Cam
Cam

Reputation: 15234

How to get a large integer as input and store it in memory

I know that performing arithmetic on large integers in brainfuck, while perhaps quite tedious at times, is entirely possible.

However what I'm wondering about is what the generally acceptd best-practices are for taking in large integers (or even strings, I suppose) as input.

Most compilers/interpreters allow you to provide full strings at once as input (and then each character is read in individually with a ,). But what I'm wondering is this - how can you read one in if you don't know when the input stream is going to stop? I suppose one way is to tell the user to append a certain character/string of characters to their number to indicate that it's over, but that seems a bit non-user-friendly.

I'd prefer an answer that keeps portability in mind (implementation-specific solutions are of interest, but are not the primary focus of this question). If there is no completely implementation-agnostic way to do this, one that will work on most implementations and fail gracefully otherwise would be the next best thing.

Thanks in advance.

Upvotes: 4

Views: 281

Answers (2)

Dheeraj Ram
Dheeraj Ram

Reputation: 567

Actually I had posted the same code for a different question for a different purpose.

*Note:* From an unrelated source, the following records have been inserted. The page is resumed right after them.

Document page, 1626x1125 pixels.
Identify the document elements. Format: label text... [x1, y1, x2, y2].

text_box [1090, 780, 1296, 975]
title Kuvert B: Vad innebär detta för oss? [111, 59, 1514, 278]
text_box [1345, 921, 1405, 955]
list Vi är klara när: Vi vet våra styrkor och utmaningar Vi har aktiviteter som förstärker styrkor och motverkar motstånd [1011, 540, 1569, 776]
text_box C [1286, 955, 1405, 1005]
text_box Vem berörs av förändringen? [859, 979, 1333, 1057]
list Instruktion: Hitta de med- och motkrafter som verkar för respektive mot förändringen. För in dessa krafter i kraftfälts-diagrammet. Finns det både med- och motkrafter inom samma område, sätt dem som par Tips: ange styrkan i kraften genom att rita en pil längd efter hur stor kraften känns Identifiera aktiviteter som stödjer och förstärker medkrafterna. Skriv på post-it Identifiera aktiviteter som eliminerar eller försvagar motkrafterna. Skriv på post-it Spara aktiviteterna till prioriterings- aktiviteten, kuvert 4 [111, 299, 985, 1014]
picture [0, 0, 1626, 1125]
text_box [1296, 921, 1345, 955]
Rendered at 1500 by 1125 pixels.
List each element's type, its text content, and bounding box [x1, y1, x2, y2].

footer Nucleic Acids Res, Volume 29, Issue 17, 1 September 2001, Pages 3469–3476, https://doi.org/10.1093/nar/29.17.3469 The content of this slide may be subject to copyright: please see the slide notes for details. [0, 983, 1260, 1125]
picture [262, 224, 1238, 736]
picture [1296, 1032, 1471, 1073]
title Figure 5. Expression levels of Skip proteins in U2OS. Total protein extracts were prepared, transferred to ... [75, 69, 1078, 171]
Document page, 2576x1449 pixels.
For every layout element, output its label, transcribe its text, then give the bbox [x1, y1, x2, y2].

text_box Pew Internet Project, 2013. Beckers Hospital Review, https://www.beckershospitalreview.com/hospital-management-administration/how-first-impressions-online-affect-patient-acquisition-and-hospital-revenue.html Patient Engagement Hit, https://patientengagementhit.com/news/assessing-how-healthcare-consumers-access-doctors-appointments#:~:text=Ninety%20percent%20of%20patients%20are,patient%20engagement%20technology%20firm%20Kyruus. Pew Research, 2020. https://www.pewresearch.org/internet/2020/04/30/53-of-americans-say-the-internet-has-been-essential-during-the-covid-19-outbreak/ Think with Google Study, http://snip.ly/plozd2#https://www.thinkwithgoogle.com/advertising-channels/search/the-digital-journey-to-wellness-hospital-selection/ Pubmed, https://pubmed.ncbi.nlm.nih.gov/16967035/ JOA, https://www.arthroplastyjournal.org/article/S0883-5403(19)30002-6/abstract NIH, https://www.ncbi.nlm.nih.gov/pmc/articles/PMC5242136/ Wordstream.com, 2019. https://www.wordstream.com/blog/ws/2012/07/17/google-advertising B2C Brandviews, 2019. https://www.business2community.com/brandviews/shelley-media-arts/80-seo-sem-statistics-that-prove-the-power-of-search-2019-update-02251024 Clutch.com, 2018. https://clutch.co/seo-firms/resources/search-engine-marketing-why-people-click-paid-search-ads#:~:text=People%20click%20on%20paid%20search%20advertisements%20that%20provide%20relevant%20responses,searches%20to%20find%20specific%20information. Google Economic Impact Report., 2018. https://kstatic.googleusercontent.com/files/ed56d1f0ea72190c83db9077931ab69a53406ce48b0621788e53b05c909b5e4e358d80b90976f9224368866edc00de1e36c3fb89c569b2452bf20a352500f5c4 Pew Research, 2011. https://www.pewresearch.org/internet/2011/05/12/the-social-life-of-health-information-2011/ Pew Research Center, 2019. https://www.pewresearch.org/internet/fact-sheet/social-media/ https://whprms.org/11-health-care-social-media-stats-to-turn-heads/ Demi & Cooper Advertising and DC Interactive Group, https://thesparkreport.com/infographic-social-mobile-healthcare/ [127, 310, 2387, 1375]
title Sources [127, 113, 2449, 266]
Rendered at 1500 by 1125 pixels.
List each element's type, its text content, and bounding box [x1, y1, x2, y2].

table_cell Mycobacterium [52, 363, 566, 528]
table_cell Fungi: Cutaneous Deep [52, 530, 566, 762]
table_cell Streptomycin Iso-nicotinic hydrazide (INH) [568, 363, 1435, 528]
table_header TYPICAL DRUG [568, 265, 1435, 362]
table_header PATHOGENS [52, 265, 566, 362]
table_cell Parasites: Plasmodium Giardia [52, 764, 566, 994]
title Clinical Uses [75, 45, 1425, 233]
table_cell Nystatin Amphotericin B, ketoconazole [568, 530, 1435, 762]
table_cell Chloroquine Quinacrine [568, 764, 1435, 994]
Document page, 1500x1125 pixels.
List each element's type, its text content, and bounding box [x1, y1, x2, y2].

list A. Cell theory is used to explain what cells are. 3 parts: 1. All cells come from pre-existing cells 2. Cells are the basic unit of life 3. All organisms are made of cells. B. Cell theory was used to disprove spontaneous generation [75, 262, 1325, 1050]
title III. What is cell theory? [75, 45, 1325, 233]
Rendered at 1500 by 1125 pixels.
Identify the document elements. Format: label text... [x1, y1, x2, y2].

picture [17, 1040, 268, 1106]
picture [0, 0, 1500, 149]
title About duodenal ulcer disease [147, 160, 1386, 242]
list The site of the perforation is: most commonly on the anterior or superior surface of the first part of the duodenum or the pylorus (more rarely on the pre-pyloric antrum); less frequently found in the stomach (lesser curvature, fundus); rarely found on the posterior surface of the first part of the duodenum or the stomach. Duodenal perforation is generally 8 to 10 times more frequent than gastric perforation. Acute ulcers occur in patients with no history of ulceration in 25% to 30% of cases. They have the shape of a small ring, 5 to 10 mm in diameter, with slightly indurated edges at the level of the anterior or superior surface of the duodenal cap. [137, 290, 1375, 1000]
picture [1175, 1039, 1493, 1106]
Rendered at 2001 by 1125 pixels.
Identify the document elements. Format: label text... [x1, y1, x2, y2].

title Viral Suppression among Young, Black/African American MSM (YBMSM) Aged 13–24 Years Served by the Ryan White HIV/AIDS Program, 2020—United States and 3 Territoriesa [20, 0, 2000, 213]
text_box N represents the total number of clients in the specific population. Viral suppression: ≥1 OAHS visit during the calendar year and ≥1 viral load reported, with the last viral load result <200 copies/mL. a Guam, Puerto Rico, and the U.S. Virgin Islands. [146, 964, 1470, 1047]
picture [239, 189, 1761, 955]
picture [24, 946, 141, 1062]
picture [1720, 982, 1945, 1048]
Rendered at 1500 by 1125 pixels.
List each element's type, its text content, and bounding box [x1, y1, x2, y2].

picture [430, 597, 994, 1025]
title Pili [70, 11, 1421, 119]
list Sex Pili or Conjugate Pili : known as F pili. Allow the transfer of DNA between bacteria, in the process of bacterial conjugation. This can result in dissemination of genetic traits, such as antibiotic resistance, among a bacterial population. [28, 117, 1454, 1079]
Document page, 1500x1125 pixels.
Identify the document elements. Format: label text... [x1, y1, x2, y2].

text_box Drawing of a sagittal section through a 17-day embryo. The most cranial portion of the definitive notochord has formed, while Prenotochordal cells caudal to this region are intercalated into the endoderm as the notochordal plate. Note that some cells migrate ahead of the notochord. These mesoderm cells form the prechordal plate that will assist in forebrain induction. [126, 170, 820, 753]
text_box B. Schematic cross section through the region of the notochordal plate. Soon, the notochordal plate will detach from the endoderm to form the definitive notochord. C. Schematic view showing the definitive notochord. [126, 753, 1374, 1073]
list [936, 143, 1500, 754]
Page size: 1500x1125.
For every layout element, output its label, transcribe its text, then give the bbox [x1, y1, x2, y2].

Here following code will keep on accepting the ASCII of whatever you type unless a newline character is met.Then prints what you typed.

Don't worry about the portability; I've already implemented addition of two n-digit numbers with this strategy of reading numbers, you can find here.

> +
[ - >,>+< 
  ----- -----    ; minus 10
  [              ; if enters means it is not a \n
    +++++ +++++  ; restore prev value
    < 
  ] >>           ; moving forward
]
                 ; numbers are 0 0 49 0 50 0 51
                 ; for input 123
<<<<[<<]         ; moving to the beginning
>>               ; reaching first char
[.>>]            ; just printing till end

Upvotes: 1

Mau
Mau

Reputation: 14478

Most languages let you read a line from input (e.g. gets() in C, ReadLine() in C# etc). Why not ask the user to enter each value as a line (i.e. separated by enter)?